Supplied passage:
*****
There is no mention in the Introduction of the prior Btk structures reported. A search of the PDB reveals that there are over 30 structures of various Btk domains in active and inactive states. It would be helpful to the reader to briefly summarize the known Btk domain structures and include a statement indicating that although the structures of the individual Btk domains are established, the relationships between the kinase domain and the SH2, SH3 and PH-TH domains were not known prior to the current manuscript.
Major comments:
The role of IP6 as a glue holding neighboring PH domains together is somewhat reminiscent of a related role for soluble IP4/6 in stabilizing HDAC/corepressor complexes (CJ Millard et al, Mol Cell 51, 57-67,2013). The authors may wish to compare the Btk and corepressor inositol phosphate-containing structures and comment on the relationship if appropriate.
We were unable to find the specific peptide sequence of the kinase substrate or its concentration in the Methods. While not absolutely essential, it would also be informative to know what the Km of the peptide is and whether this changes in different states of Btk activation. If there were Km differences among particular Btk conformational states, for example IP6 rather than PIP3 activation, this could give rise to different cellular signaling outputs.
In their full-length Btk model, the SH3 domain and the PH domain appear to make electrostaic interactions with each other (Figure 4B). Do the authors predict that this surface is modulated by IP6 or PIP3 binding? Likewise, is there any reason to think that ligation of the SH3 domain by external ligands impacts this SH3/PH interaction?
Although the authors show that PIP3-derived IP4 binds more tightly to the Btk PH domain than IP6 (Kd of 30 nM vs. 250 nM), it is interesting to consider that high concentrations (>20 µM) of soluble IP6 could conceivably compete Btk off of the PIP3 containing membrane. Thus, one way to consider the importance of the Btk allosteric binding site for IP6 is that it is needed to prevent down-regulation by competition of IP6 for PIP3 at the PIP3 binding site. If true, Btk membrane binding may be an overstated facet of its regulation, as the authors also suggest. It will be fascinating in future studies to investigate selective mutants in vivo to dissect the relative contributions of PIP3 and IP6 in signaling.
Alternatively, just as IP6 might stimulate dimerization of membrane-tethered Btk, as suggested in the Conclusions, might it not also enhance the affinity (avidity) of Btk for PIP3-containing membranes by promoting dimerization? This would have the effect of 'sensitizing' Btk to PIP3 levels, and could be important. Such an effect of IP6 (or IP7 or IP8) could also/alternatively counteract inhibition of PH domain function by competition at the canonical site (as suggested by Chakraborty et al for Akt: Cell 143, 897). It might thus selectively 'spare' Btk from such inhibition?
*****
Landmark coordinate records:
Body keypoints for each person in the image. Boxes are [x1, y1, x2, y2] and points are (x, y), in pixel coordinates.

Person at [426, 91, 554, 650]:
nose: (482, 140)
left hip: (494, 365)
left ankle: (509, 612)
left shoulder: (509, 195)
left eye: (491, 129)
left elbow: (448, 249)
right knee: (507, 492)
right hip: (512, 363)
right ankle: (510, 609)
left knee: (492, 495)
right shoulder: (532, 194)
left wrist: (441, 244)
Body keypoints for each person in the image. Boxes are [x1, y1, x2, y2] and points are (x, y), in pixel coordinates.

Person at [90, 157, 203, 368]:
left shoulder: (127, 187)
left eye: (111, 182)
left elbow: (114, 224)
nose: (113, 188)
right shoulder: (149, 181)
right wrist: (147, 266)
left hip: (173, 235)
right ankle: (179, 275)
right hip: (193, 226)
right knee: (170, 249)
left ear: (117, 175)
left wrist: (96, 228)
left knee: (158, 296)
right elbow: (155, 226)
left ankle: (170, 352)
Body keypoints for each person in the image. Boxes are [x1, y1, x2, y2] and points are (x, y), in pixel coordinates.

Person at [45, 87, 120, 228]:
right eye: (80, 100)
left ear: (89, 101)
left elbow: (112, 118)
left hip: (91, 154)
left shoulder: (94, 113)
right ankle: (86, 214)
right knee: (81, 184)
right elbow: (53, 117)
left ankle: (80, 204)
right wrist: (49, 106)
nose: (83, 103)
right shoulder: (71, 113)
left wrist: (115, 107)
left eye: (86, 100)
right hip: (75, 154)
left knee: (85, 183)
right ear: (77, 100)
*****
Problems to solve:
(A) According to the review comments, how many structures of Btk domains does a search of the PDB reveal?
(B) Reproduce the passage from the review comments that begins at the words "We were unable" and stops after "this SH3/PH interaction?".
The records are separate material with no connection to the review comments.

Solutions per task:
(A) Over 30 structures of various Btk domains, in active and inactive states.

(B)
We were unable to find the specific peptide sequence of the kinase substrate or its concentration in the Methods. While not absolutely essential, it would also be informative to know what the Km of the peptide is and whether this changes in different states of Btk activation. If there were Km differences among particular Btk conformational states, for example IP6 rather than PIP3 activation, this could give rise to different cellular signaling outputs.
In their full-length Btk model, the SH3 domain and the PH domain appear to make electrostaic interactions with each other (Figure 4B). Do the authors predict that this surface is modulated by IP6 or PIP3 binding? Likewise, is there any reason to think that ligation of the SH3 domain by external ligands impacts this SH3/PH interaction?